Istruzione -
Riproduci esattamente tutte le righe di testo del materiale seguente, omettendo le immagini.

Materiale estratto -
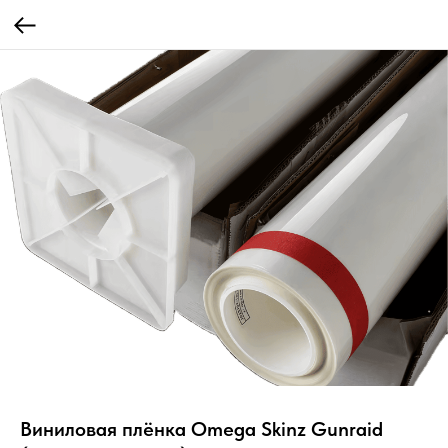
Виниловая плёнка Omega Skinz Gunraid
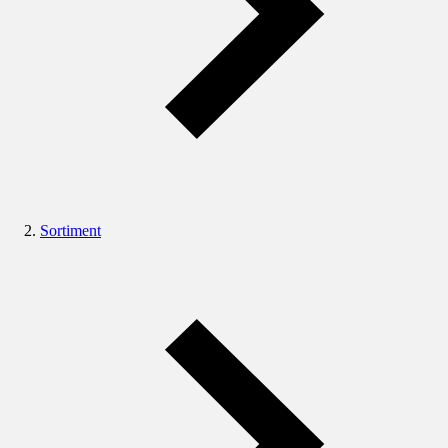
Sortiment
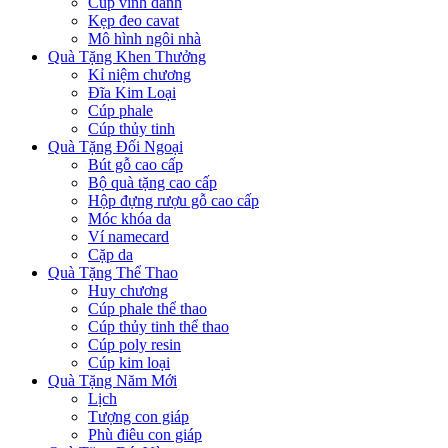
Cúp vinh danh
Kẹp đeo cavat
Mô hình ngôi nhà
Quà Tặng Khen Thưởng
Kỉ niệm chương
Đĩa Kim Loại
Cúp phale
Cúp thủy tinh
Quà Tặng Đối Ngoại
Bút gỗ cao cấp
Bộ quà tặng cao cấp
Hộp đựng rượu gỗ cao cấp
Móc khóa da
Ví namecard
Cặp da
Quà Tặng Thể Thao
Huy chương
Cúp phale thể thao
Cúp thủy tinh thể thao
Cúp poly resin
Cúp kim loại
Quà Tặng Năm Mới
Lịch
Tượng con giáp
Phù điêu con giáp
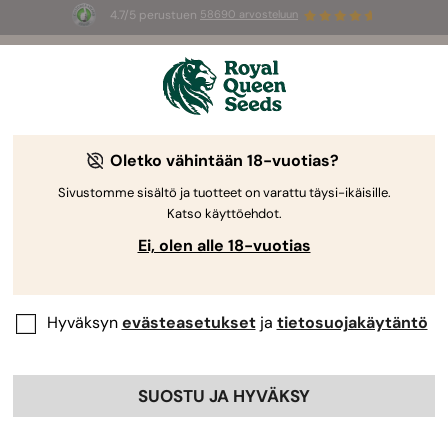
4.7/5 perustuen
58690 arvosteluun
☀️
Summer Sales
: jopa –50 %
valikoiduista tuotteista! ⏤
Osta nyt
🛍️
Royal Queen Seedsiltä
Kannabiksen kasvatusopas
Oletko vähintään 18-vuotias?
Sivustomme sisältö ja tuotteet on varattu täysi-ikäisille.
Katso käyttöehdot.
Kasvatusopas Aihehaku
Ei, olen alle 18-vuotias
Apollo F1 -kasvatuspäiväkirja
Hyväksyn
evästeasetukset
ja
tietosuojakäytäntö
By
Luke Sumpter
SUOSTU JA HYVÄKSY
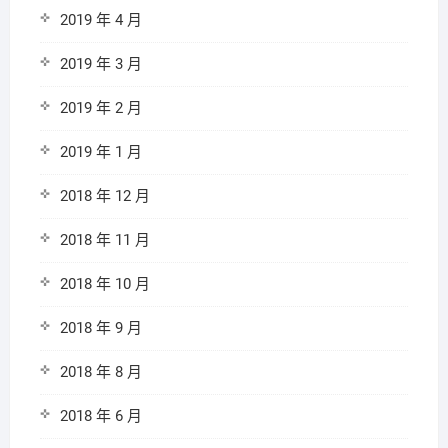
2019 年 4 月
2019 年 3 月
2019 年 2 月
2019 年 1 月
2018 年 12 月
2018 年 11 月
2018 年 10 月
2018 年 9 月
2018 年 8 月
2018 年 6 月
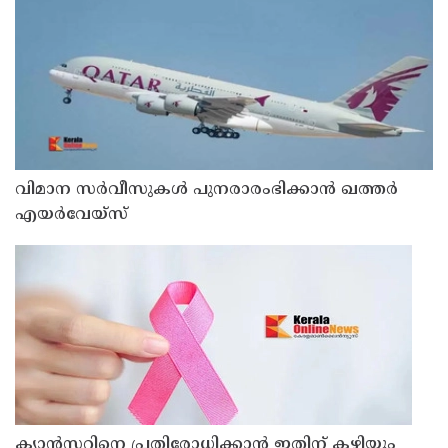
വിമാന സര്‍വീസുകള്‍ പുനരാരംഭിക്കാന്‍ ഖത്തര്‍
എയര്‍വേയ്‌സ്
ക്യാൻസറിനെ പ്രതിരോധിക്കാൻ ഇതിന് കഴിയും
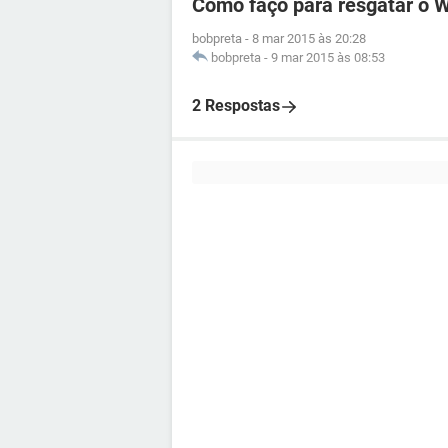
Como faço para resgatar o 
bobpreta
-
8 mar 2015 às 20:28
bobpreta
-
9 mar 2015 às 08:53
2 Respostas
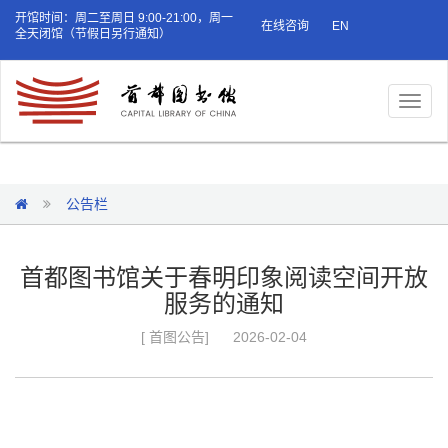
开馆时间：周二至周日 9:00-21:00，周一
在线咨询
EN
全天闭馆（节假日另行通知）
Toggl
naviga
公告栏
首都图书馆关于春明印象阅读空间开放
服务的通知
[ 首图公告]
2026-02-04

Compito svolto -
Виниловая плёнка Omega Skinz Gunraid
Sortiment
Cúp vinh danh
Kẹp đeo cavat
Mô hình ngôi nhà
Quà Tặng Khen Thưởng
Kỉ niệm chương
Đĩa Kim Loại
Cúp phale
Cúp thủy tinh
Quà Tặng Đối Ngoại
Bút gỗ cao cấp
Bộ quà tặng cao cấp
Hộp đựng rượu gỗ cao cấp
Móc khóa da
Ví namecard
Cặp da
Quà Tặng Thể Thao
Huy chương
Cúp phale thể thao
Cúp thủy tinh thể thao
Cúp poly resin
Cúp kim loại
Quà Tặng Năm Mới
Lịch
Tượng con giáp
Phù điêu con giáp
4.7/5 perustuen
58690 arvosteluun
☀️
Summer Sales
: jopa –50 %
valikoiduista tuotteista! ⏤
Osta nyt
🛍️
Royal Queen Seedsiltä
Kannabiksen kasvatusopas
Oletko vähintään 18-vuotias?
Sivustomme sisältö ja tuotteet on varattu täysi-ikäisille.
Katso käyttöehdot.
Kasvatusopas Aihehaku
Ei, olen alle 18-vuotias
Apollo F1 -kasvatuspäiväkirja
Hyväksyn
evästeasetukset
ja
tietosuojakäytäntö
By
Luke Sumpter
SUOSTU JA HYVÄKSY
2019 年 4 月
2019 年 3 月
2019 年 2 月
2019 年 1 月
2018 年 12 月
2018 年 11 月
2018 年 10 月
2018 年 9 月
2018 年 8 月
2018 年 6 月
വിമാന സര്‍വീസുകള്‍ പുനരാരംഭിക്കാന്‍ ഖത്തര്‍
എയര്‍വേയ്‌സ്
ക്യാൻസറിനെ പ്രതിരോധിക്കാൻ ഇതിന് കഴിയും
Como faço para resgatar o 
bobpreta
-
8 mar 2015 às 20:28
bobpreta
-
9 mar 2015 às 08:53
2 Respostas
开馆时间：周二至周日 9:00-21:00，周一
在线咨询
EN
全天闭馆（节假日另行通知）
Toggl
naviga
公告栏
首都图书馆关于春明印象阅读空间开放
服务的通知
[ 首图公告]
2026-02-04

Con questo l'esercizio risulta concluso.